Hand washing – This means you
By this point this shouldn’t need to be said, but just in case someone does still need to hear this: Wash your hands, people.
According to the CDC, the best way to prevent contracting the coronavirus – for which there is not yet a vaccine – is to avoid being exposed to it. The virus is thought to spread mainly from person-to-person. That means hand washing, combined with other preventative measures like proper distancing, is a crucial element of helping slow and stop the spread of this pandemic.
The CDC recommends washing hands often with soap and water for at least 20 seconds, especially after being in a public place or after blowing your nose, coughing or sneezing.
If soap and water are not readily available, use a hand sanitizer that contains at least 60 percent alcohol. Cover all surfaces of your hands and rub them together until they feel dry.
Here’s the thing. As our community, our state, our nation and our world deals with this continuing situation, we’re hearing more and more about the lack of needed resources – everything from shortages of masks and ventilators to a deficiency of ICU beds and morgue space.

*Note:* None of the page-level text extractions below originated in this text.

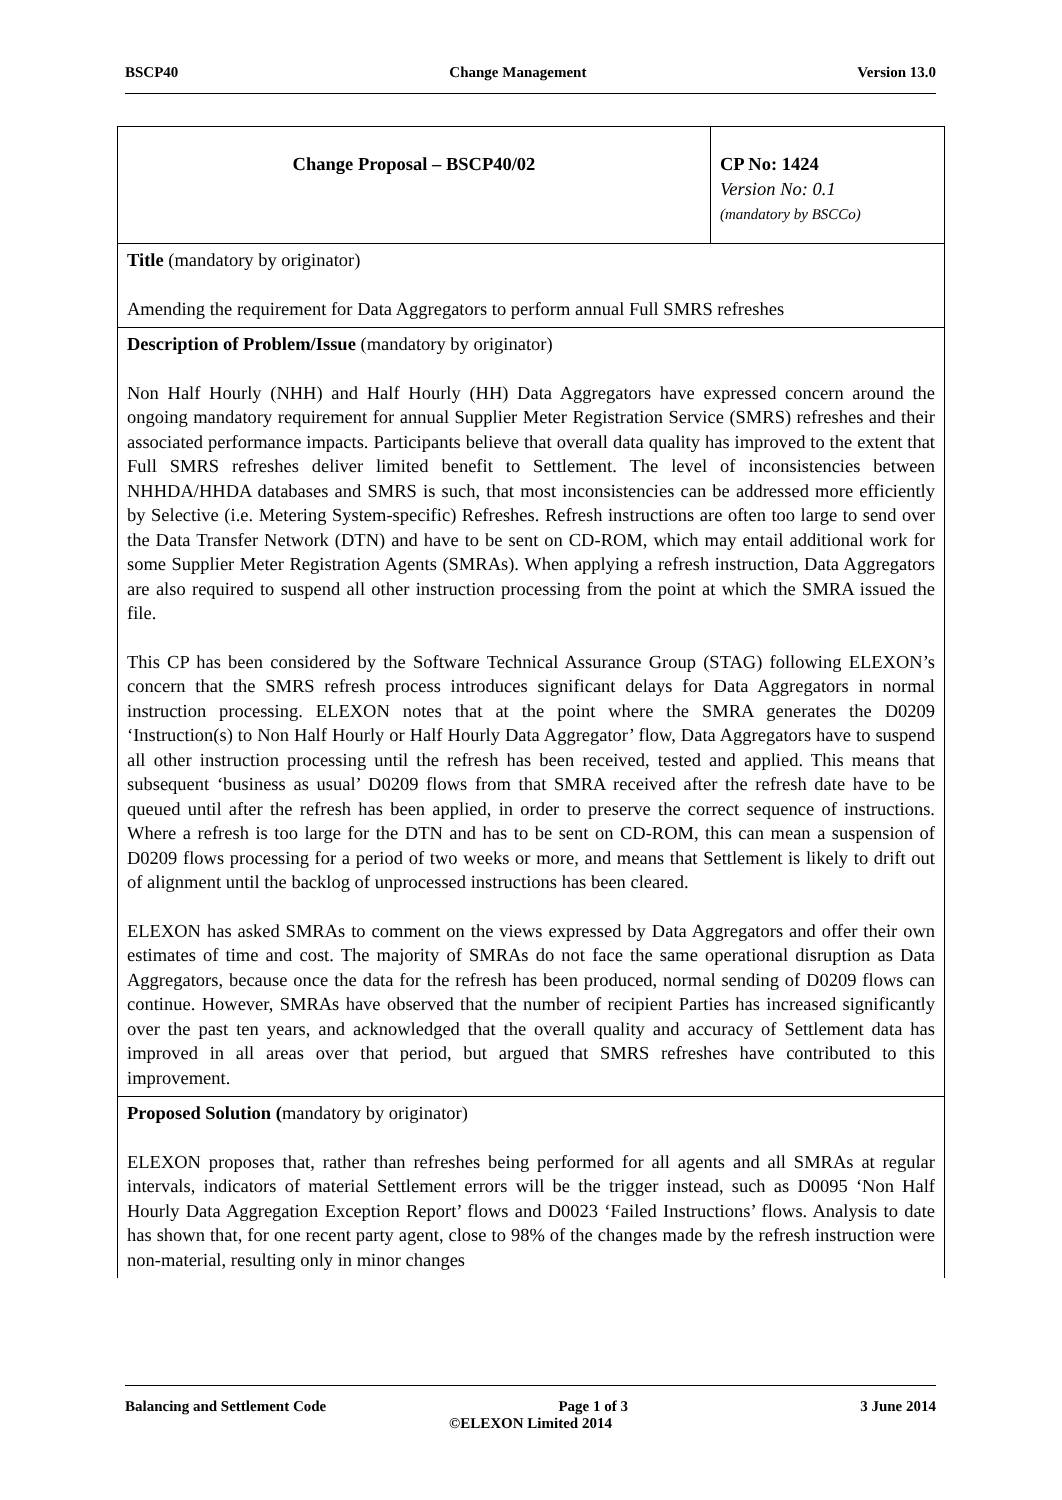BSCP40 Change Management Version 13.0
| Change Proposal – BSCP40/02 | CP No: 1424 Version No: 0.1 (mandatory by BSCCo) |
| Title (mandatory by originator) Amending the requirement for Data Aggregators to perform annual Full SMRS refreshes | |
| Description of Problem/Issue (mandatory by originator) Non Half Hourly (NHH) and Half Hourly (HH) Data Aggregators have expressed concern around the ongoing mandatory requirement for annual Supplier Meter Registration Service (SMRS) refreshes and their associated performance impacts. Participants believe that overall data quality has improved to the extent that Full SMRS refreshes deliver limited benefit to Settlement. The level of inconsistencies between NHHDA/HHDA databases and SMRS is such, that most inconsistencies can be addressed more efficiently by Selective (i.e. Metering System-specific) Refreshes. Refresh instructions are often too large to send over the Data Transfer Network (DTN) and have to be sent on CD-ROM, which may entail additional work for some Supplier Meter Registration Agents (SMRAs). When applying a refresh instruction, Data Aggregators are also required to suspend all other instruction processing from the point at which the SMRA issued the file. This CP has been considered by the Software Technical Assurance Group (STAG) following ELEXON’s concern that the SMRS refresh process introduces significant delays for Data Aggregators in normal instruction processing. ELEXON notes that at the point where the SMRA generates the D0209 ‘Instruction(s) to Non Half Hourly or Half Hourly Data Aggregator’ flow, Data Aggregators have to suspend all other instruction processing until the refresh has been received, tested and applied. This means that subsequent ‘business as usual’ D0209 flows from that SMRA received after the refresh date have to be queued until after the refresh has been applied, in order to preserve the correct sequence of instructions. Where a refresh is too large for the DTN and has to be sent on CD-ROM, this can mean a suspension of D0209 flows processing for a period of two weeks or more, and means that Settlement is likely to drift out of alignment until the backlog of unprocessed instructions has been cleared. ELEXON has asked SMRAs to comment on the views expressed by Data Aggregators and offer their own estimates of time and cost. The majority of SMRAs do not face the same operational disruption as Data Aggregators, because once the data for the refresh has been produced, normal sending of D0209 flows can continue. However, SMRAs have observed that the number of recipient Parties has increased significantly over the past ten years, and acknowledged that the overall quality and accuracy of Settlement data has improved in all areas over that period, but argued that SMRS refreshes have contributed to this improvement. | |
| Proposed Solution ( mandatory by originator) ELEXON proposes that, rather than refreshes being performed for all agents and all SMRAs at regular intervals, indicators of material Settlement errors will be the trigger instead, such as D0095 ‘Non Half Hourly Data Aggregation Exception Report’ flows and D0023 ‘Failed Instructions’ flows. Analysis to date has shown that, for one recent party agent, close to 98% of the changes made by the refresh instruction were non-material, resulting only in minor changes | |
Balancing and Settlement Code Page 1 of 3 3 June 2014
©ELEXON Limited 2014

For the average person, there’s not much we can do about those kinds of shortages.
There is no lack, however, of soap and water, and washing our hands regularly is something we all can do to step up and be responsible during this crisis.

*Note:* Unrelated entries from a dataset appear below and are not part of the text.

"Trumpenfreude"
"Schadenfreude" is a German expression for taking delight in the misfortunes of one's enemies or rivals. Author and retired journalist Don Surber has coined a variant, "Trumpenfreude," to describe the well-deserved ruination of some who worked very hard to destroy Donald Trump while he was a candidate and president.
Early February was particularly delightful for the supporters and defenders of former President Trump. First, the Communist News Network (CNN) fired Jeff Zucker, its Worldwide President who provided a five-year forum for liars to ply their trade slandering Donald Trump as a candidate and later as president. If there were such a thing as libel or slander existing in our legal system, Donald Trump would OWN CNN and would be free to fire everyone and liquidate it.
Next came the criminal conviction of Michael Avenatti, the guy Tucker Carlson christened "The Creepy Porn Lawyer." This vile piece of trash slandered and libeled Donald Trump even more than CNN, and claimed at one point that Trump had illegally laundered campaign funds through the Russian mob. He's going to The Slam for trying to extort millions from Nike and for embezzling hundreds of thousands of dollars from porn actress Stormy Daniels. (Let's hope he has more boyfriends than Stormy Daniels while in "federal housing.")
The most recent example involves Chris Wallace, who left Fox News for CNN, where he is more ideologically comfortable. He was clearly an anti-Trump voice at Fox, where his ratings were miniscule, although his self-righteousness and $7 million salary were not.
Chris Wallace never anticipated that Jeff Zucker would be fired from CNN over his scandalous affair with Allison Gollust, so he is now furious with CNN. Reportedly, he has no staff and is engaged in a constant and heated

If you’re one to typically rinse of a squirt of soap under a hasty stream of water in the space of five seconds flat – or worse, if you’re someone who does not have a hand-washing habit at all – now is the time to mend your ways.
So let’s spell it out:
- Wet your hands under clean, running water.
- Lather your hands by rubbing them together with the soap. Be sure to lather the backs of your hands, between your fingers and under your nails.
- Scrub for at least 20 seconds – the current conventional suggestion is to hum the Happy Birthday song twice.
- Rinse your hands under clean, running water.
- Dry your hands on a paper towel or air dry.
That’s five easy steps to a less-germy life – something we all need right now.
Wash your own hands, and make sure your children and other loved ones are following suit.